**To do:** Give the items again from their start through the line that contains "55: (497, 270)", with "absolute pixels" switched to "pixel units" and everything else unchanged. Leave the pictures out of your answer.

**Data records:**
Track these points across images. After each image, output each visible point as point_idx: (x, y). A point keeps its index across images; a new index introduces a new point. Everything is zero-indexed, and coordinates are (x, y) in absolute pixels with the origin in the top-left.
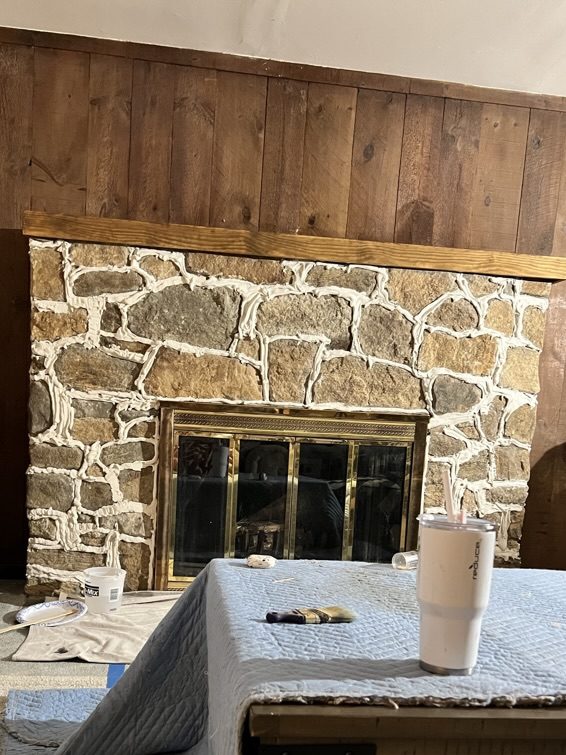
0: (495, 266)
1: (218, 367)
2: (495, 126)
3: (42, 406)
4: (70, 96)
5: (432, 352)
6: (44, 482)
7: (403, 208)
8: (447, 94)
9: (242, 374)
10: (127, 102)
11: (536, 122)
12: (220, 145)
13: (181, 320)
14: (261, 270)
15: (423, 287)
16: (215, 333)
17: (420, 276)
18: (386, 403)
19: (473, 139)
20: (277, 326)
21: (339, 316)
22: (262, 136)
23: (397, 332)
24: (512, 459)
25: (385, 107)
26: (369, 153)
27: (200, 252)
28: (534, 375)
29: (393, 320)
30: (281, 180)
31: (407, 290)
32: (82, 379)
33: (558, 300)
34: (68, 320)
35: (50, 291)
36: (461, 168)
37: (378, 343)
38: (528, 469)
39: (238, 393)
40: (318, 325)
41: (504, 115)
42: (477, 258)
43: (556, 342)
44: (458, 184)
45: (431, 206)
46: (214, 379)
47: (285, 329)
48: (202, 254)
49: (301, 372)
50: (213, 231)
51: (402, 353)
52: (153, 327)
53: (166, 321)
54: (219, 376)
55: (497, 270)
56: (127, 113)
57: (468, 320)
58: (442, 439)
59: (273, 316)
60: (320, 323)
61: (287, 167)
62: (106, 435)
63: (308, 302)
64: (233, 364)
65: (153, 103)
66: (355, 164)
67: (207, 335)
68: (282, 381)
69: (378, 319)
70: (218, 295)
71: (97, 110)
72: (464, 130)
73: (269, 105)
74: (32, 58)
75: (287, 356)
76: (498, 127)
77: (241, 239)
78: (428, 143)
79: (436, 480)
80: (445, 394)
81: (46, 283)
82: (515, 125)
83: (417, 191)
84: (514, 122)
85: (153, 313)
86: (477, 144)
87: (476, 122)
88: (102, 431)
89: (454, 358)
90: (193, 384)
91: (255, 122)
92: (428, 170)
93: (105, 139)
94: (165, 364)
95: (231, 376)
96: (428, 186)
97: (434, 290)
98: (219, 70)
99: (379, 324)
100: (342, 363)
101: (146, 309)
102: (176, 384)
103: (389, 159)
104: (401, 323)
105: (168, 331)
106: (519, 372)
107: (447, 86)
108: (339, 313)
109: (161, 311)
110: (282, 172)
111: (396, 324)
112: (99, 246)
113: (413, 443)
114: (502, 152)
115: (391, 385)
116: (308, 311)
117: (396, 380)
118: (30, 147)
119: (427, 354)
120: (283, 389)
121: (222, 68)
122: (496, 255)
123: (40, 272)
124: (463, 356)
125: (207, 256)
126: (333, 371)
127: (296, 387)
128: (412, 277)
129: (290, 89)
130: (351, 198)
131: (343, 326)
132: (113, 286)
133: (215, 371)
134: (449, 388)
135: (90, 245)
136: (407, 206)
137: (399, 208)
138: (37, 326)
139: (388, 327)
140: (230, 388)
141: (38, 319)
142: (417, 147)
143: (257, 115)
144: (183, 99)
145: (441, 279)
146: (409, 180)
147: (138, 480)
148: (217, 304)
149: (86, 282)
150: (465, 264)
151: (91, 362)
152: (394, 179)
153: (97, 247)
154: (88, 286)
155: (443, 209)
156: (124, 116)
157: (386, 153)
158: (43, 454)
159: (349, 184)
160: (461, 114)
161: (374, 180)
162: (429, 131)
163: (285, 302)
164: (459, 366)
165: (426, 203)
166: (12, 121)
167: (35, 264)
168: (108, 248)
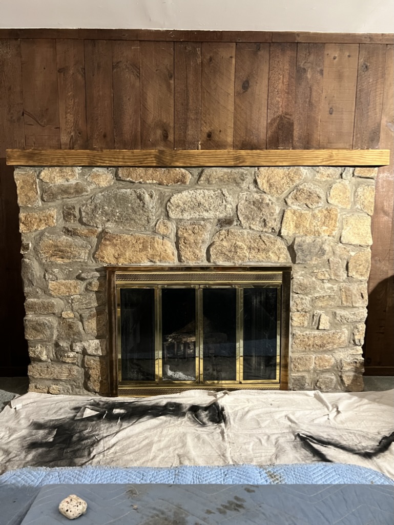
0: (334, 160)
1: (143, 242)
2: (335, 58)
3: (29, 275)
4: (44, 68)
5: (291, 223)
6: (34, 323)
7: (271, 121)
8: (298, 39)
9: (160, 246)
10: (82, 68)
11: (363, 53)
12: (144, 90)
13: (117, 213)
14: (168, 175)
15: (283, 178)
16: (140, 220)
17: (280, 171)
18: (261, 259)
19: (319, 69)
20: (181, 212)
21: (224, 203)
22: (172, 82)
23: (265, 211)
24: (355, 292)
25: (255, 53)
26: (246, 86)
27: (126, 166)
28: (367, 233)
29: (261, 203)
30: (187, 109)
31: (271, 181)
32: (54, 256)
33: (385, 174)
34: (42, 218)
35: (29, 200)
36: (311, 90)
37: (253, 219)
38: (366, 297)
39: (158, 258)
40: (210, 210)
41: (341, 50)
42: (321, 155)
43: (385, 204)
44: (310, 101)
45: (292, 118)
46: (141, 250)
47: (187, 214)
48: (128, 168)
49: (201, 241)
50: (133, 153)
51: (270, 225)
52: (98, 218)
53: (107, 214)
54: (144, 248)
55: (336, 162)
56: (82, 76)
57: (317, 199)
58: (302, 281)
59: (178, 206)
60: (211, 208)
61: (191, 101)
62: (72, 290)
63: (202, 195)
64: (154, 240)
65: (99, 67)
66: (237, 94)
67: (135, 222)
68: (187, 248)
69: (252, 203)
70: (140, 194)
71: (62, 75)
72: (312, 64)
73: (176, 60)
74: (19, 46)
75: (190, 232)
76: (336, 60)
77: (152, 156)
78: (287, 76)
79: (299, 309)
80: (302, 251)
81: (26, 195)
82: (349, 56)
83: (281, 109)
84: (348, 54)
85: (98, 210)
86: (321, 72)
87: (320, 58)
88: (70, 288)
89: (308, 226)
90: (127, 254)
91: (167, 73)
92: (288, 93)
93: (69, 94)
94: (108, 242)
95: (153, 247)
96: (288, 105)
97: (291, 180)
98: (140, 41)
99: (252, 207)
100: (228, 234)
101: (93, 207)
102: (116, 255)
103: (260, 88)
104: (268, 205)
105: (108, 220)
106: (356, 231)
107: (298, 34)
108: (224, 201)
109: (103, 208)
110: (187, 105)
111: (264, 205)
112: (59, 168)
113: (281, 286)
114: (340, 77)
115: (263, 246)
116: (202, 201)
117: (266, 243)
118: (22, 104)
119: (288, 225)
120: (189, 254)
121: (142, 39)
122: (335, 152)
123: (22, 188)
124: (314, 224)
125: (131, 169)
126: (222, 240)
127: (198, 251)
128: (275, 172)
129: (189, 48)
130: (235, 117)
131: (227, 209)
132: (70, 194)
133: (141, 245)
134: (305, 247)
135: (53, 168)
136: (274, 120)
137: (269, 121)
138: (23, 223)
139: (259, 208)
140: (153, 255)
141: (23, 219)
142: (279, 79)
143: (168, 68)
144: (118, 63)
145: (295, 172)
146: (274, 101)
147: (95, 318)
148: (140, 201)
149: (52, 193)
150: (312, 160)
151: (59, 244)
152: (264, 102)
153: (58, 169)
154: (53, 195)
155: (299, 119)
156: (80, 77)
157: (258, 85)
158: (32, 305)
159: (233, 108)
160: (309, 52)
161: (250, 103)
162: (287, 67)
163: (186, 196)
164: (311, 231)
165: (288, 117)
166: (10, 88)
167: (18, 183)
168: (64, 169)
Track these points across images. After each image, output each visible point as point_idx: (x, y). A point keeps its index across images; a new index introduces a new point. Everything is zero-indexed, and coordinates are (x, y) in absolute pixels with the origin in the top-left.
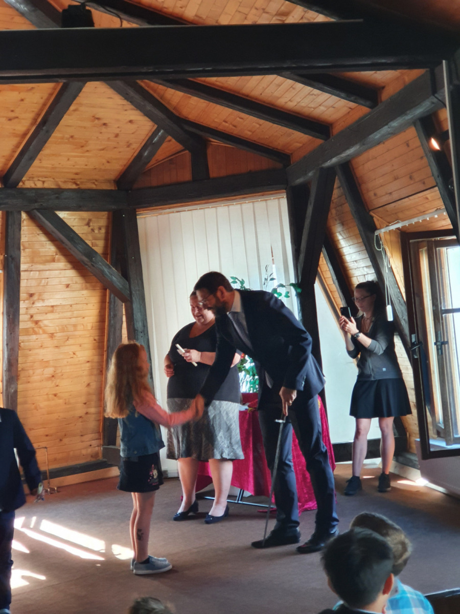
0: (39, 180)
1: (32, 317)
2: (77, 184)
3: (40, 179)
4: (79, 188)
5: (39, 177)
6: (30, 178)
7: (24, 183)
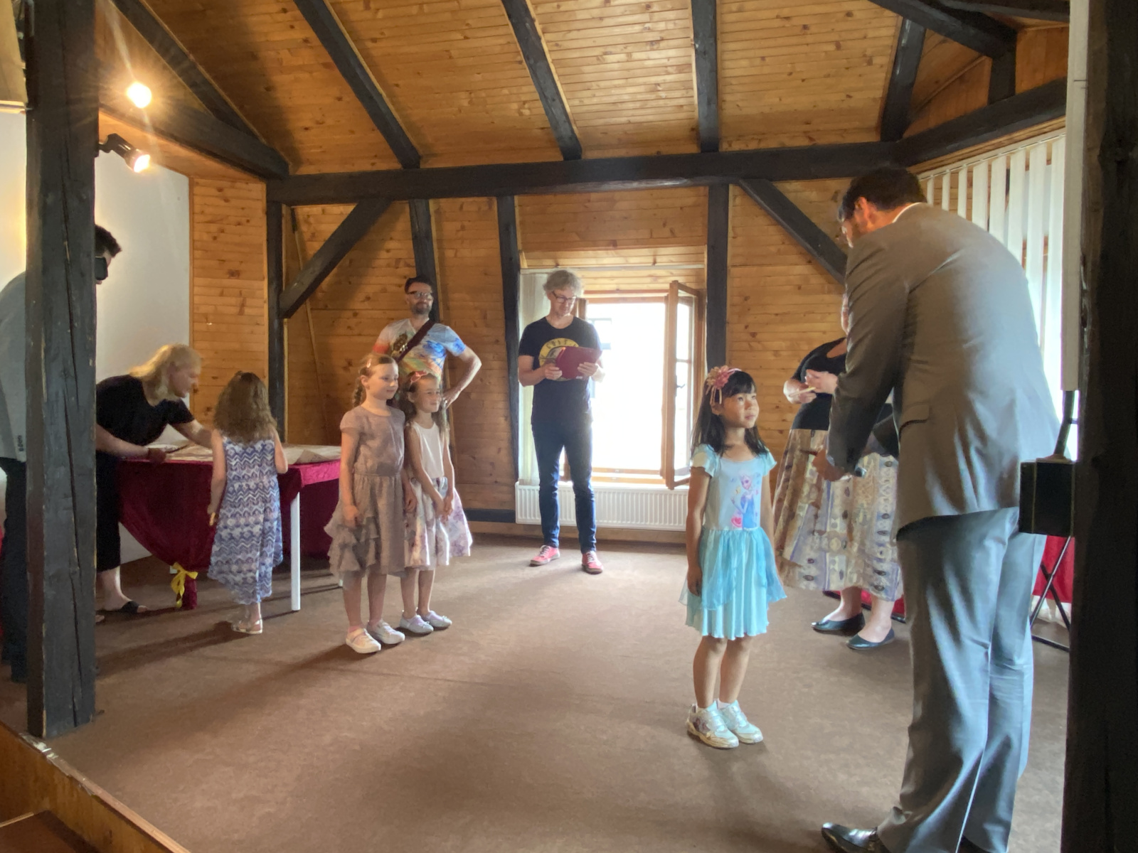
0: (753, 139)
1: (746, 327)
2: (811, 139)
3: (756, 137)
4: (814, 144)
5: (754, 134)
6: (740, 136)
7: (730, 145)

**Problem solution:**
Track these points across images. After each image, output each visible point as point_idx: (x, y). A point keeps its index across images; a new index introduces a new point. Everything is zero-indexed, and coordinates are (x, y) in pixel units with the origin in the top-left.
0: (495, 266)
1: (218, 367)
2: (495, 126)
3: (42, 406)
4: (70, 96)
5: (432, 352)
6: (44, 482)
7: (403, 208)
8: (447, 94)
9: (242, 374)
10: (127, 102)
11: (536, 122)
12: (220, 145)
13: (181, 320)
14: (261, 270)
15: (423, 287)
16: (215, 333)
17: (420, 276)
18: (386, 403)
19: (473, 139)
20: (277, 326)
21: (339, 316)
22: (262, 136)
23: (397, 332)
24: (512, 459)
25: (385, 107)
26: (369, 153)
27: (200, 252)
28: (534, 375)
29: (393, 320)
30: (281, 180)
31: (407, 290)
32: (82, 379)
33: (558, 300)
34: (68, 320)
35: (50, 291)
36: (461, 168)
37: (378, 343)
38: (528, 469)
39: (238, 393)
40: (318, 325)
41: (504, 115)
42: (477, 258)
43: (556, 342)
44: (458, 184)
45: (431, 206)
46: (214, 379)
47: (285, 329)
48: (202, 254)
49: (301, 372)
50: (213, 231)
51: (402, 353)
52: (153, 327)
53: (166, 321)
54: (219, 376)
55: (497, 270)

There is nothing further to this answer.